▶ _Data supplied_
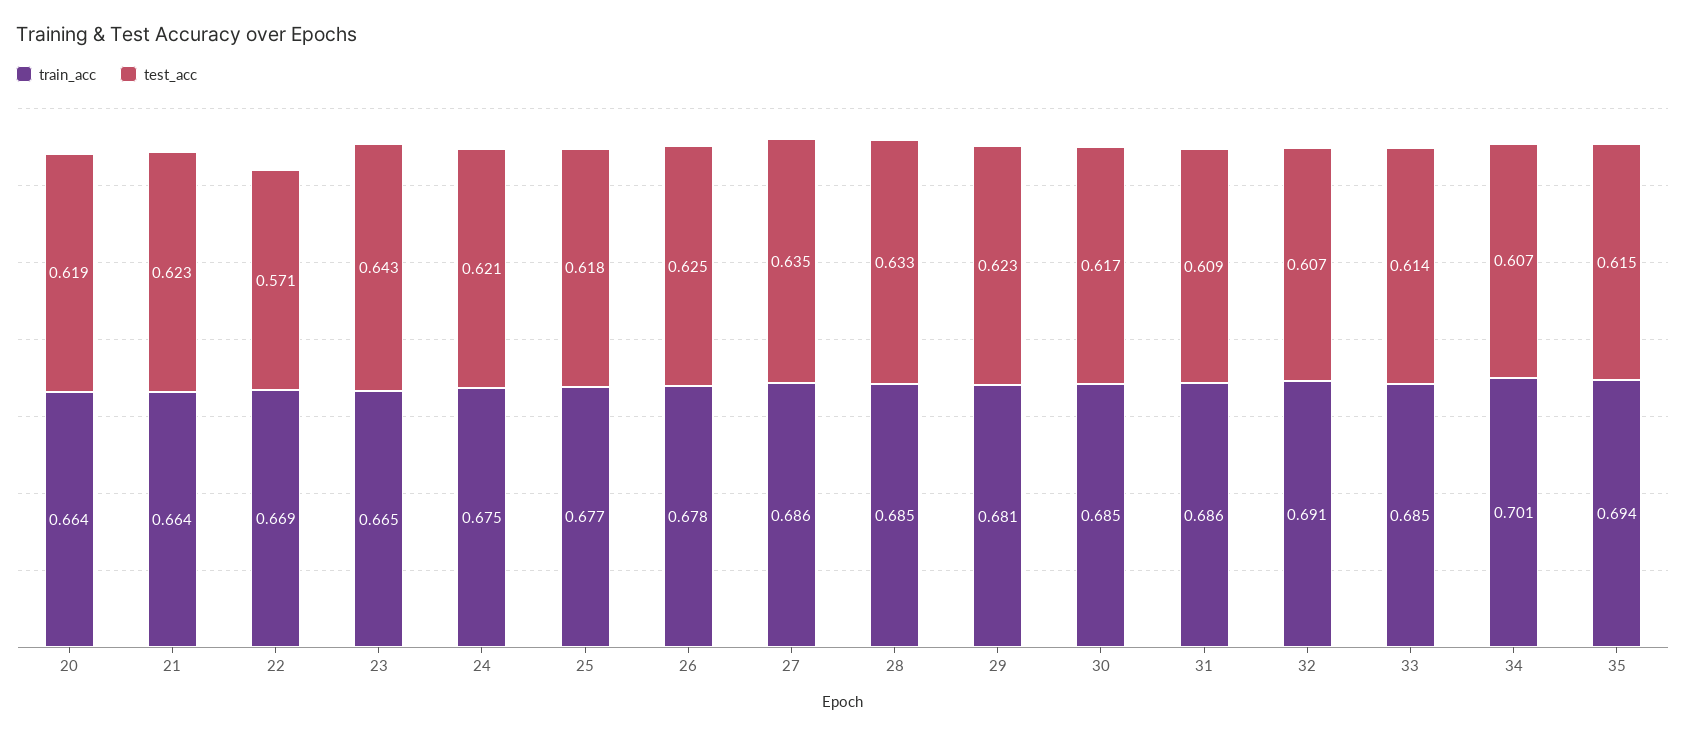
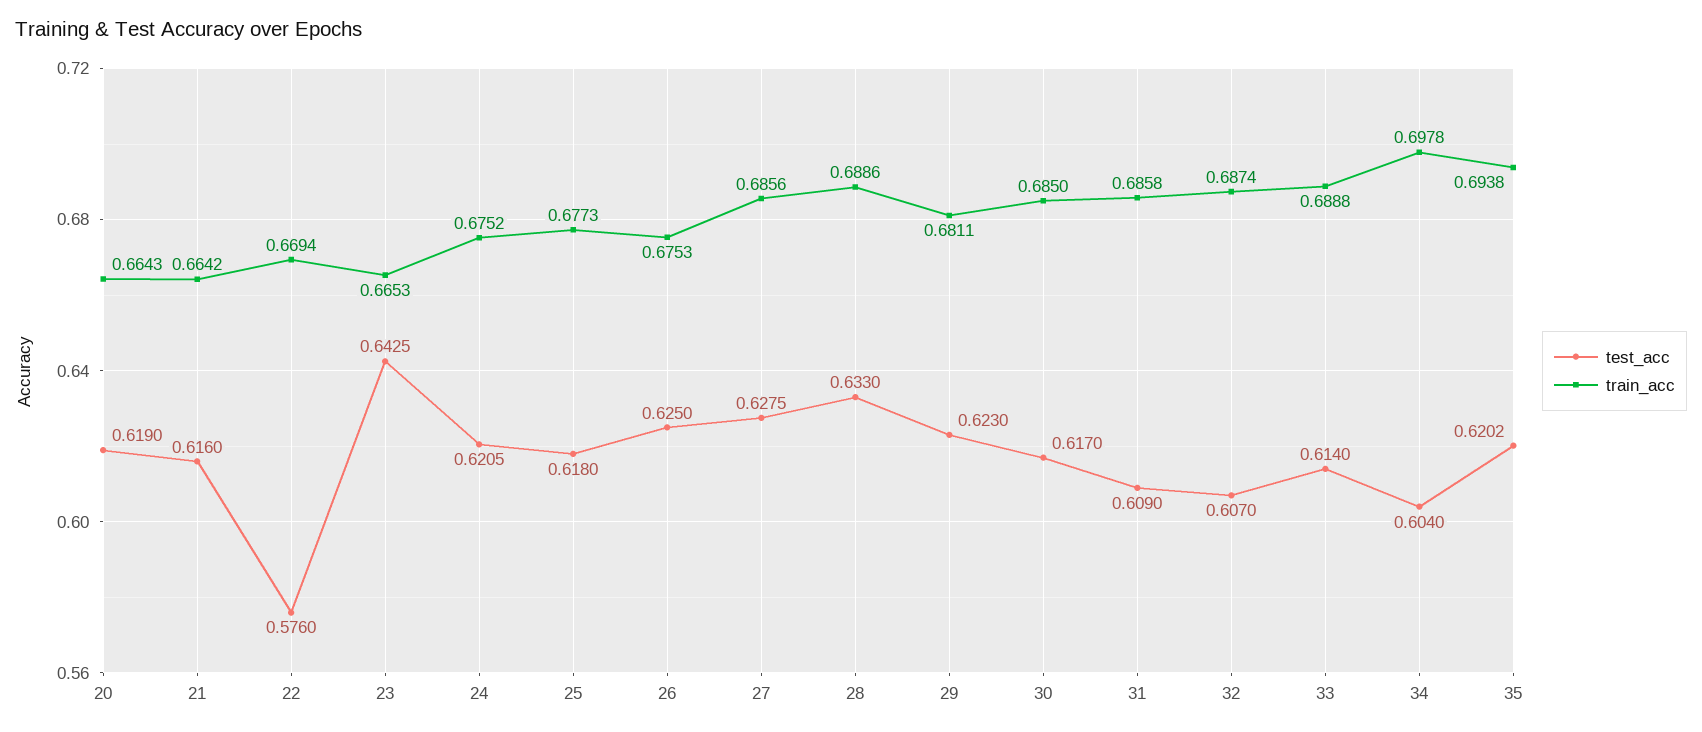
  {
    "train_acc": {
      "20": 0.6643,
      "21": 0.6642,
      "22": 0.6694,
      "23": 0.6653,
      "24": 0.6752,
      "25": 0.6773,
-     "26": 0.678,
+     "26": 0.6753,
      "27": 0.6856,
-     "28": 0.685,
+     "28": 0.6886,
      "29": 0.6811,
      "30": 0.685,
      "31": 0.6858,
-     "32": 0.691,
+     "32": 0.6874,
-     "33": 0.685,
+     "33": 0.6888,
-     "34": 0.701,
+     "34": 0.6978,
      "35": 0.6938
    },
    "test_acc": {
      "20": 0.619,
-     "21": 0.623,
+     "21": 0.616,
-     "22": 0.571,
+     "22": 0.576,
      "23": 0.6425,
      "24": 0.6205,
      "25": 0.618,
      "26": 0.625,
-     "27": 0.635,
+     "27": 0.6275,
      "28": 0.633,
      "29": 0.623,
      "30": 0.617,
      "31": 0.609,
      "32": 0.607,
      "33": 0.614,
-     "34": 0.607,
+     "34": 0.604,
-     "35": 0.615
+     "35": 0.6202
    }
  }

▶ _What you have to do_
Could the entries above be printed again exactly, apart from the pictures?

▶ _Result for this task_
  {
    "train_acc": {
      "20": 0.6643,
      "21": 0.6642,
      "22": 0.6694,
      "23": 0.6653,
      "24": 0.6752,
      "25": 0.6773,
-     "26": 0.678,
+     "26": 0.6753,
      "27": 0.6856,
-     "28": 0.685,
+     "28": 0.6886,
      "29": 0.6811,
      "30": 0.685,
      "31": 0.6858,
-     "32": 0.691,
+     "32": 0.6874,
-     "33": 0.685,
+     "33": 0.6888,
-     "34": 0.701,
+     "34": 0.6978,
      "35": 0.6938
    },
    "test_acc": {
      "20": 0.619,
-     "21": 0.623,
+     "21": 0.616,
-     "22": 0.571,
+     "22": 0.576,
      "23": 0.6425,
      "24": 0.6205,
      "25": 0.618,
      "26": 0.625,
-     "27": 0.635,
+     "27": 0.6275,
      "28": 0.633,
      "29": 0.623,
      "30": 0.617,
      "31": 0.609,
      "32": 0.607,
      "33": 0.614,
-     "34": 0.607,
+     "34": 0.604,
-     "35": 0.615
+     "35": 0.6202
    }
  }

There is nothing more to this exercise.